I’ll give them a multiple-choice practice quiz, assessing their ability to recall the content of my lecture (“True or False: Dr. Jerz has served in the military”).
Then we’ll discuss what we learned.
My hope will be that someone — at some point — will interrupt me and ask whether we’re going to read the poem.
And then I’ll ask them, “When I’ve already taught you all that other stuff, why do you need to read the poem?”
The Primacy of the Text
I’ll crowdsource a justification for making the text central to our study.
For the rest of the semester, instead of scolding or haranguing them to pay attention to the text, I’ll remind them of the reasons they came up with, for the crucial importance of reading the fricking text.
Too dramatic?
If you’re a teacher, how do you encourage students to respect the text, whatever that text might be — whatever it is that they must engage with directly in order to have a meaningful intellectual experience?

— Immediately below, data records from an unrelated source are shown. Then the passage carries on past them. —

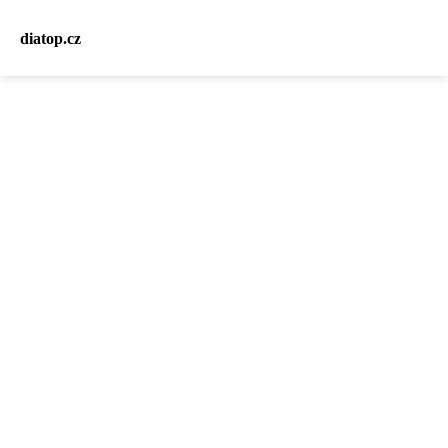
diatop.cz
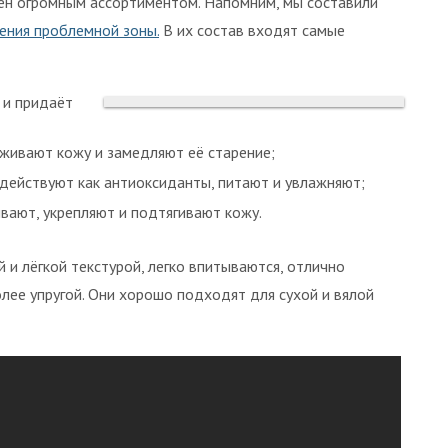
ен огромным ассортиментом. Напомним, мы составили
ения проблемной зоны.
В их состав входят самые
 и придаёт
живают кожу и замедляют её старение;
действуют как антиоксиданты, питают и увлажняют;
ают, укрепляют и подтягивают кожу.
и лёгкой текстурой, легко впитываются, отлично
олее упругой. Они хорошо подходят для сухой и вялой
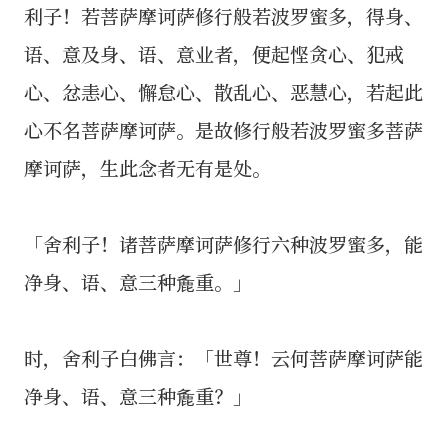
利子！若菩萨摩诃萨修行般若波罗蜜多，得身、
语、意及身、语、意业者，便起悭贪心、犯戒
心、忿恚心、懈怠心、散乱心、恶慧心，若起此
心不名菩萨摩诃萨。是故修行般若波罗蜜多菩萨
摩诃萨，生此念者无有是处。
「舍利子！诸菩萨摩诃萨修行六种波罗蜜多，能
净身、语、意三种麁重。」
时，舍利子白佛言：「世尊！云何菩萨摩诃萨能
净身、语、意三种麁重？」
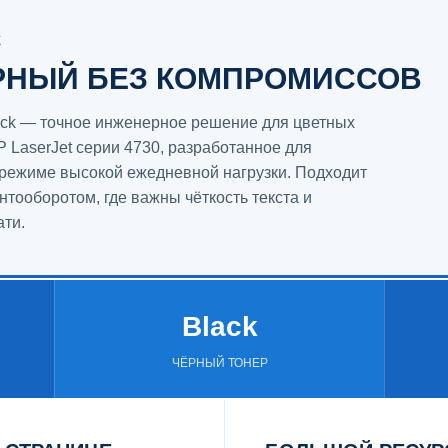
Ж
РНЫЙ БЕЗ КОМПРОМИССОВ
ack — точное инженерное решение для цветных
 LaserJet серии 4730, разработанное для
 режиме высокой ежедневной нагрузки. Подходит
тооборотом, где важны чёткость текста и
ати.
Black
ЧЁРНЫЙ ТОНЕР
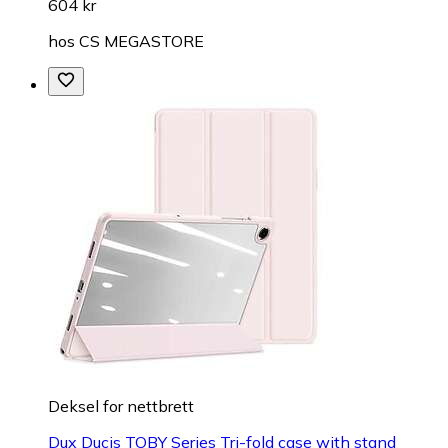
604 kr
hos
CS MEGASTORE
Deksel for nettbrett
Dux Ducis TOBY Series Tri-fold case with stand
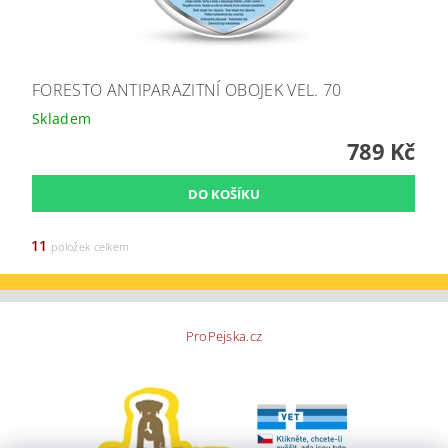
FORESTO ANTIPARAZITNÍ OBOJEK VEL. 70
Skladem
789 Kč
11
položek celkem
ProPejska.cz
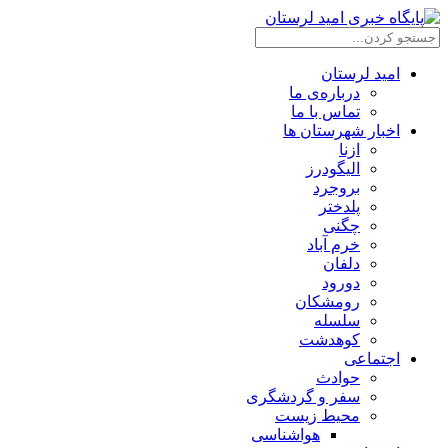
امید لرستان
درباره‌ی ما
تماس با ما
اخبار شهرستان ها
ازنا
الیگودرز
بروجرد
پلدختر
چگنی
خرم آباد
دلفان
دورود
رومشکان
سلسله
کوهدشت
اجتماعی
حوادث
سفر و گردشگری
محیط زیست
هواشناسی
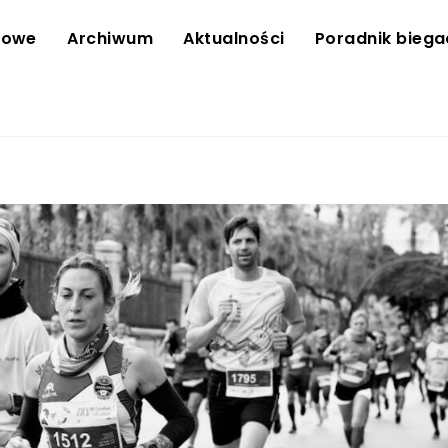
towe
Archiwum
Aktualności
Poradnik bieg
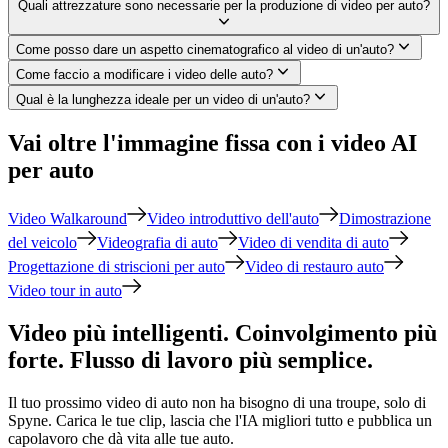
Quali attrezzature sono necessarie per la produzione di video per auto?
Come posso dare un aspetto cinematografico al video di un'auto?
Come faccio a modificare i video delle auto?
Qual è la lunghezza ideale per un video di un'auto?
Vai oltre l'immagine fissa con i video AI
per auto
Video Walkaround
Video introduttivo dell'auto
Dimostrazione
del veicolo
Videografia di auto
Video di vendita di auto
Progettazione di striscioni per auto
Video di restauro auto
Video tour in auto
Video più intelligenti. Coinvolgimento più
forte. Flusso di lavoro più semplice.
Il tuo prossimo video di auto non ha bisogno di una troupe, solo di
Spyne. Carica le tue clip, lascia che l'IA migliori tutto e pubblica un
capolavoro che dà vita alle tue auto.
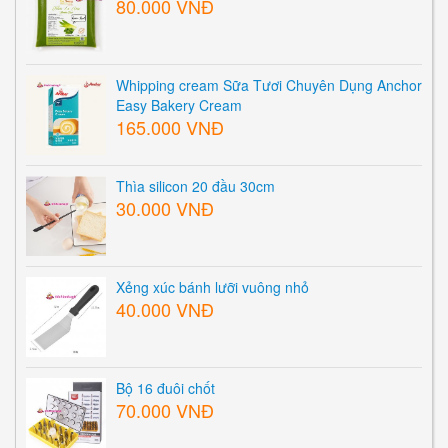
80.000 VNĐ
Whipping cream Sữa Tươi Chuyên Dụng Anchor
Easy Bakery Cream
165.000 VNĐ
Thìa silicon 20 đầu 30cm
30.000 VNĐ
Xẻng xúc bánh lưỡi vuông nhỏ
40.000 VNĐ
Bộ 16 đuôi chốt
70.000 VNĐ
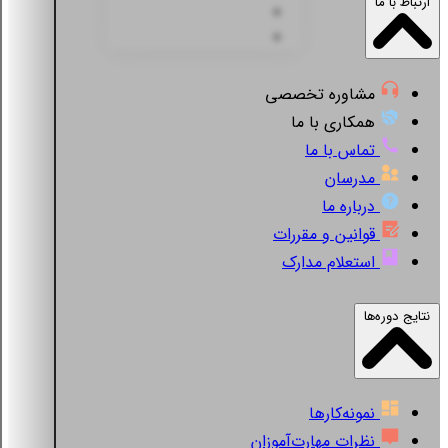
ارتباط با ما
مشاوره تخصصی
همکاری با ما
تماس با ما
مدرسان
درباره ما
قوانین و مقررات
استعلام مدارک
نتایج دوره‌ها
نمونه‌کارها
نظرات مهارت‌آموزان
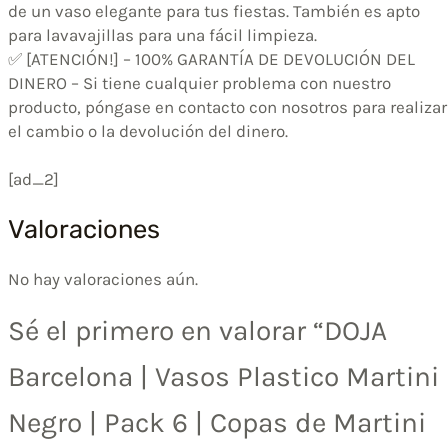
de un vaso elegante para tus fiestas. También es apto
para lavavajillas para una fácil limpieza.
✅ [ATENCIÓN!] – 100% GARANTÍA DE DEVOLUCIÓN DEL
DINERO – Si tiene cualquier problema con nuestro
producto, póngase en contacto con nosotros para realizar
el cambio o la devolución del dinero.
[ad_2]
Valoraciones
No hay valoraciones aún.
Sé el primero en valorar “DOJA
Barcelona | Vasos Plastico Martini 
Negro | Pack 6 | Copas de Martini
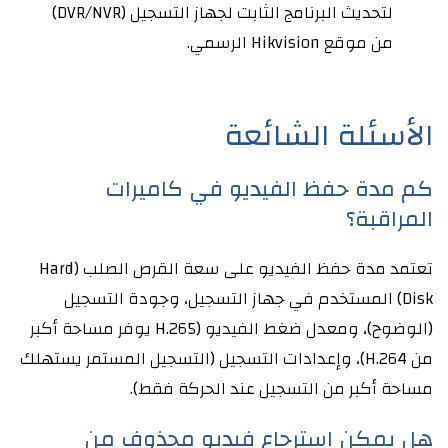
لتحديث البرنامج الثابت لجهاز التسجيل (DVR/NVR)
من موقع Hikvision الرسمي.
الأسئلة الشائعة
كم مدة حفظ الفيديو في كاميرات
المراقبة؟
تعتمد مدة حفظ الفيديو على سعة القرص الصلب (Hard
Disk) المستخدم في جهاز التسجيل، وجودة التسجيل
(الوضوح)، ومعدل ضغط الفيديو (H.265 يوفر مساحة أكبر
من H.264)، وإعدادات التسجيل (التسجيل المستمر يستهلك
مساحة أكبر من التسجيل عند الحركة فقط).
هل يمكن استرجاع فيديو محذوف من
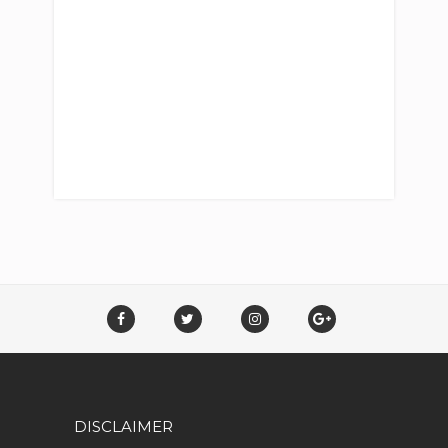
DISCLAIMER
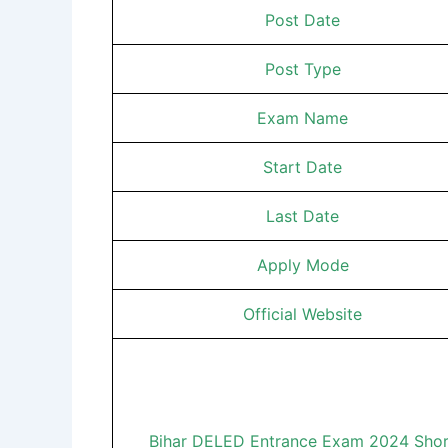
Post Date
Post Type
Exam Name
Start Date
Last Date
Apply Mode
Official Website
Bihar DELED Entrance Exam 2024 Shor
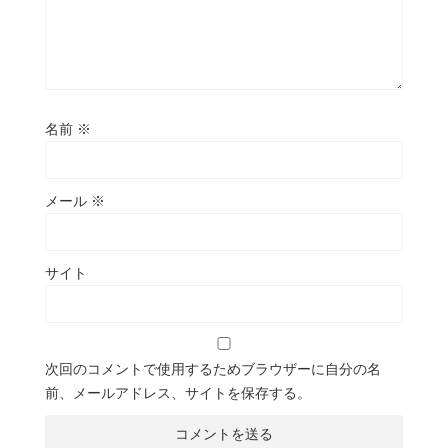
名前
※
メール
※
サイト
次回のコメントで使用するためブラウザーに自分の名
前、メールアドレス、サイトを保存する。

A good place to start is Mike Arnzen’s blog entry about “The Difficulty Paper.”
And a good goal to shoot for is a classroom environment where students 1) aren’t afraid to say they don’t understand something, and 2) understand that saying you don’t understand is not an excuse for giving up. (I plan to introduce an Emily Dickinson poem that I don’t think I understand, and explain what I gained from the effort to wrap my brain around it.)
In literary study, the essay is our laboratory. We don’t do our work out in the field and write it up later; the act of writing is how we experiment. Actually, we start experimenting the moment we start reading.
So maybe I should instead say that the time we spend in deep contemplation of the literary text is analogous to the time a science student spends in the laboratory.
Continuing with the metaphor… every literature course has a vital lab component. The laboratory exercise is the student’s deep, sustained encounter with the text. We bring the results of that encounter to the classroom, to discuss them.
Thanks for the feedback. Angela, I am looking forward to giving this a try.
Evelyne, what a great breadth of education in your list. I agree that accommodating all learners is the ideal. In some ways, though, telling an instructor “accommodate all learners” is like telling a student “get every answer right”.
Everyone agrees with the goal, but getting there is easier said than done.
Is this what you mean by Toulmin?
http://jerz.setonhill.edu/writing/argument/toulmin.html
You need to accomodate all students.
I have accumulated many undergraduate (phil, hist, enl lit) degrees and one graduate degree (MBA). But I am from another place and of another time: France, born 1934, educated there a long time ago. I know very little of what you talk about. Yet my GPA is around 3.8-3.9.
By assuming we all know what you are talking about, the basics as you see them, you may be making an ??? of both us. I know some basics; they may not be your basics. It is a bit late to change. Same with math… who needed new math or whatever passes for thefad of the day…it all does the same thing.
Please reply. I am curious as to your views on particular situations (older, foreigners, etc.) I sense a lack in your writing a lack of flexibility (as in Toulmin).
I think that this would be an excellent demonstration to start out with. As a student, I can tell you that going into a new professor’s class is very intimidating. What does this professor like or agree with is sometimes important for student success, unfortunately. By you doing this exercise with the students, they’ll know right off the bat that they do not need to strive to find out what you think. They can concentrate on what they think and developing their own informed opinion. You should definately try this.